C++ Program for Minimum product pair an array of positive Integers

Last Updated : 02 Aug, 2022

Given an array of positive integers. We are required to write a program to print the minimum product of any two numbers of the given array.
Examples:

Input : 11 8 5 7 5 100
Output : 25 
Explanation : The minimum product of any 
two numbers will be 5 * 5 = 25.

Input : 198 76 544 123 154 675 
Output : 7448
Explanation : The minimum product of any 
two numbers will be 76 * 123 = 7448.

Simple Approach : A simple approach will be to run two nested loops to generate all possible pair of elements and keep track of the minimum product.
Time Complexity: O( n * n)
Auxiliary Space: O( 1 )
Better Approach: An efficient approach will be to first sort the given array and print the product of first two numbers, sorting will take O(n log n). Answer will be then a[0] * a[1] .

C++

// C++ program to calculate minimum
// product of a pair
#include <bits/stdc++.h>
using namespace std;
 
// Function to calculate minimum product
// of pair
int printMinimumProduct(int arr[], int n)
{
    //Sort the array
    sort(arr,arr+n);
     
    // Returning the product of first two numbers
    return arr[0] * arr[1];
}
 
// Driver program to test above function
int main()
{
    int a[] = { 11, 8 , 5 , 7 , 5 , 100 };
    int n = sizeof(a) / sizeof(a[0]);
    cout << printMinimumProduct(a,n);
    return 0;
}
 
// This code is contributed by Pushpesh Raj

Output

Time Complexity: O( n * log(n))
Auxiliary Space: O( 1 )
Best Approach: The idea is linearly traverse given array and keep track of minimum two elements. Finally return product of two minimum elements.
Below is the implementation of above approach.

C++

// C++ program to calculate minimum
// product of a pair
#include <bits/stdc++.h>
using namespace std;
 
// Function to calculate minimum product
// of pair
int printMinimumProduct(int arr[], int n)
{
    // Initialize first and second
    // minimums.
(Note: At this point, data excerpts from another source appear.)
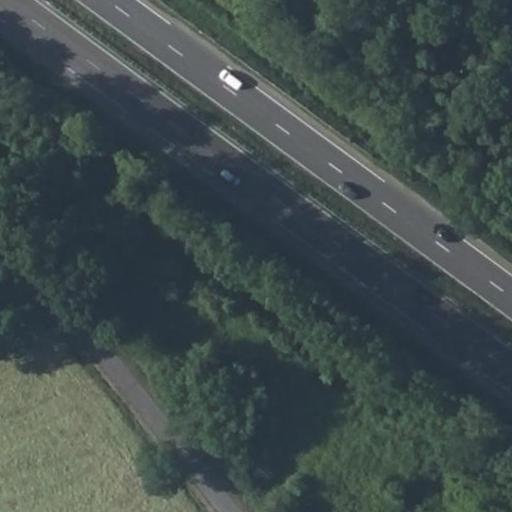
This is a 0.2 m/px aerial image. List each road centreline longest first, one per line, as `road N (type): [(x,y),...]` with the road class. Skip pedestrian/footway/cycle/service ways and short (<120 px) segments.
road 1 (trunk): [(5,0),(511,372)]
road 2 (trunk): [(511,297),(107,0)]
road 3 (unclassified): [(0,245),(229,511)]
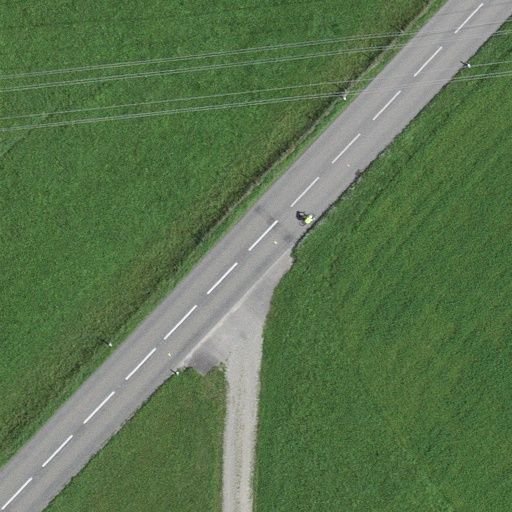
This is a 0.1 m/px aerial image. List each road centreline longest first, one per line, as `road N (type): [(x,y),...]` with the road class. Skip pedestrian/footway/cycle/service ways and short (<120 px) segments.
road 1 (tertiary): [(1,511),(488,0)]
road 2 (track): [(212,290),(239,329),(245,359),(241,511)]
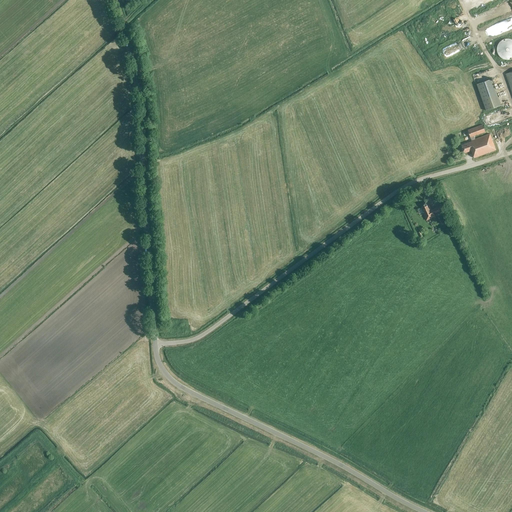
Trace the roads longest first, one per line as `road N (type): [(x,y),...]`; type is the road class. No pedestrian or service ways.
road 1 (unclassified): [(155,344),(199,337),(412,182),(511,152)]
road 2 (tertiary): [(155,344),(140,103),(114,0)]
road 3 (tertiary): [(423,511),(180,387),(159,365),(155,344)]
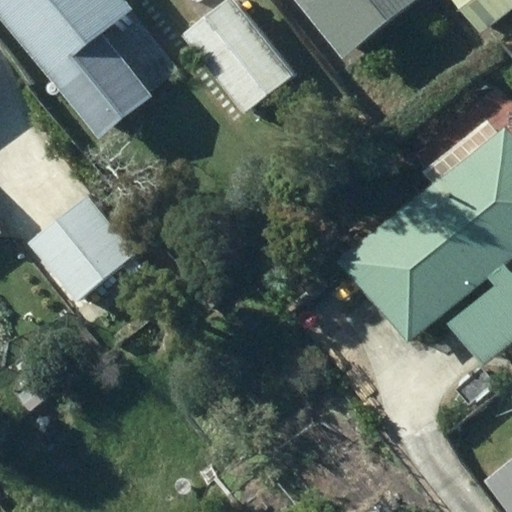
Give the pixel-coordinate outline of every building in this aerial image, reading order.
[(0,0),(0,1),(83,106),(136,63),(115,37),(147,12),(137,0),(0,0)] [(241,0),(194,37),(256,117),(304,79),(242,0),(241,0)] [(311,0),(358,59),(433,0),(311,0)] [(511,0),(467,0),(494,34),(511,19),(511,0)] [(511,136),(357,262),(423,344),(511,271),(511,136)] [(42,247),(88,303),(146,255),(100,199),(42,247)] [(0,244),(12,235),(0,219),(0,244)]
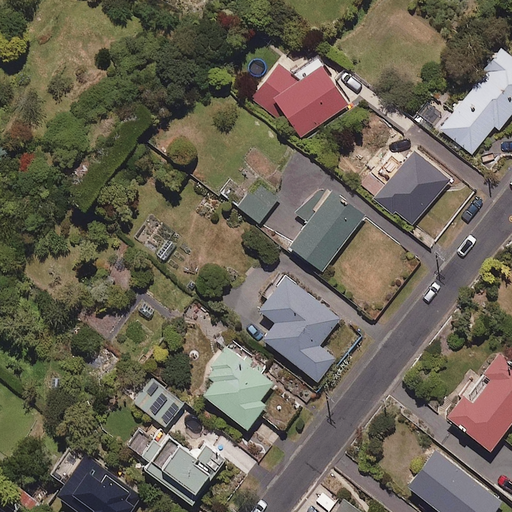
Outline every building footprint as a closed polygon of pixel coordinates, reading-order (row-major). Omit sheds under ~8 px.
[(511,54),(502,47),(484,69),(488,72),(441,128),(473,154),(496,126),(500,130),(511,115),(511,54)] [(350,104),(317,55),(303,66),(292,73),(281,63),(252,97),(271,113),(280,103),(302,137),(350,104)] [(452,180),(416,150),(400,170),(385,158),(361,187),(411,229),(452,180)] [(281,197),(259,180),(239,205),(260,223),(281,197)] [(366,216),(322,182),(297,214),(310,224),(292,247),(324,272),(366,216)] [(342,319),(287,276),(260,309),(278,323),(265,339),(320,383),(339,359),(321,345),(342,319)] [(265,369),(231,342),(207,373),(217,380),(205,395),(249,430),(269,405),(261,400),(274,383),(262,373),(265,369)] [(511,360),(502,353),(450,417),(492,451),(511,426),(511,360)] [(189,406),(153,377),(134,401),(170,430),(189,406)] [(197,457),(149,420),(130,446),(152,463),(147,469),(193,505),(228,460),(206,444),(197,457)] [(131,511),(143,496),(71,445),(51,473),(66,484),(58,495),(81,511),(131,511)] [(497,511),(505,503),(438,451),(410,487),(442,511),(497,511)] [(362,511),(345,499),(334,511),(362,511)]
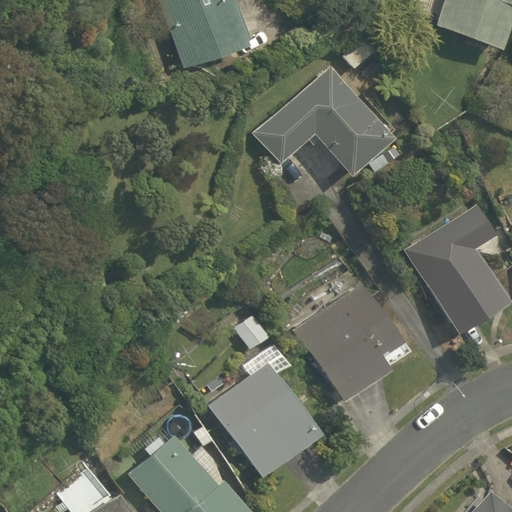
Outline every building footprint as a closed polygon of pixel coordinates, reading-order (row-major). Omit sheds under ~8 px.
[(153,0),(178,68),(247,43),(231,0),(153,0)] [(511,0),(438,0),(430,24),(493,48),(510,4),(511,4),(511,0)] [(307,134),(342,176),(386,138),(326,67),(247,134),(273,163),(307,134)] [(399,250),(449,333),(500,303),(469,250),(492,237),(474,206),(399,250)] [(288,332),(336,401),(382,369),(374,357),(395,342),(356,285),(288,332)] [(204,406),(253,476),(311,435),(269,375),(283,365),(268,345),(238,365),(246,376),(204,405),(204,406)] [(240,511),(242,511),(216,478),(209,484),(169,435),(165,439),(153,423),(133,439),(147,456),(125,474),(155,511),(240,511)] [(87,511),(125,511),(112,494),(87,511)] [(501,511),(483,497),(470,511),(501,511)]
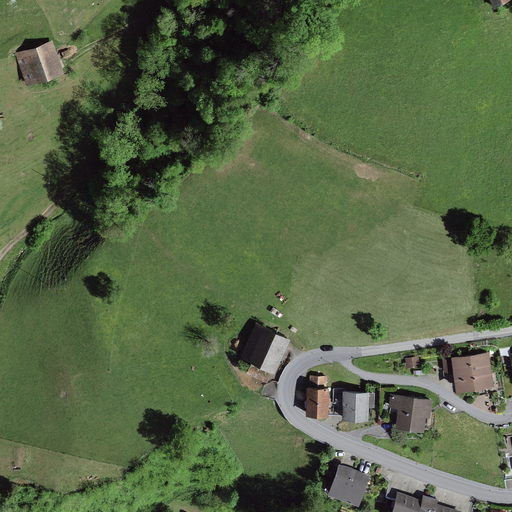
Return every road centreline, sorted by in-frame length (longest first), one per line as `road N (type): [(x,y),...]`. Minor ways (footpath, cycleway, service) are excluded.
road 1 (track): [(0,258),(98,159),(150,74),(141,19),(79,53)]
road 2 (tertiary): [(339,354),(303,360),(289,373),(288,403),(299,418),(372,455),(511,496)]
road 3 (residential): [(339,354),(366,376),(421,381),(481,414),(511,420)]
road 4 (tertiary): [(511,331),(339,354)]
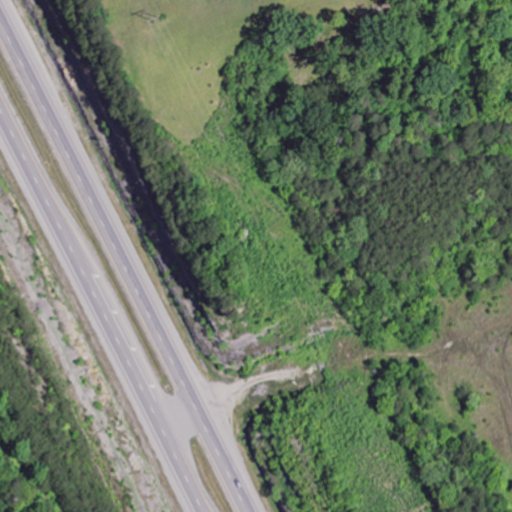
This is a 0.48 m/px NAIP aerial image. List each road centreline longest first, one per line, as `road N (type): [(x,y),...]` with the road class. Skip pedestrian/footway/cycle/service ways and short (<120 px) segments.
road 1 (trunk): [(249,511),(0,19)]
road 2 (trunk): [(0,124),(196,511)]
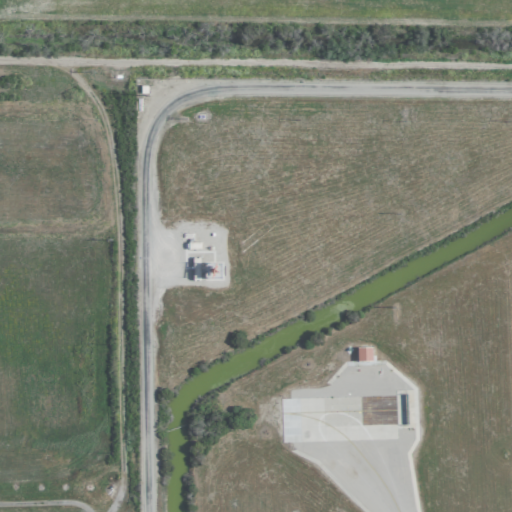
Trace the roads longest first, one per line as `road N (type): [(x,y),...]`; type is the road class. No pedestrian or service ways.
road 1 (residential): [(147,511),(143,155),(158,112),(172,99),(221,86),(511,85)]
road 2 (residential): [(0,59),(511,65)]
It is assumed that the
    // array has at least two elements.
    int first_min = min(arr[0], arr[1]);
    int second_min = max(arr[0], arr[1]);
 
    // Traverse remaining array and keep
    // track of two minimum elements (Note
    // that the two minimum elements may
    // be same if minimum element appears
    // more than once)
    // more than once)
    for (int i=2; i<n; i++)
    {
       if (arr[i] < first_min)
       {
          second_min = first_min;
          first_min = arr[i];
       }
       else if (arr[i] < second_min)
          second_min = arr[i];
    }
 
    return first_min * second_min;
}
 
// Driver program to test above function
int main()
{
    int a[] = { 11, 8 , 5 , 7 , 5 , 100 };
    int n = sizeof(a) / sizeof(a[0]);
    cout << printMinimumProduct(a,n);
    return 0;
}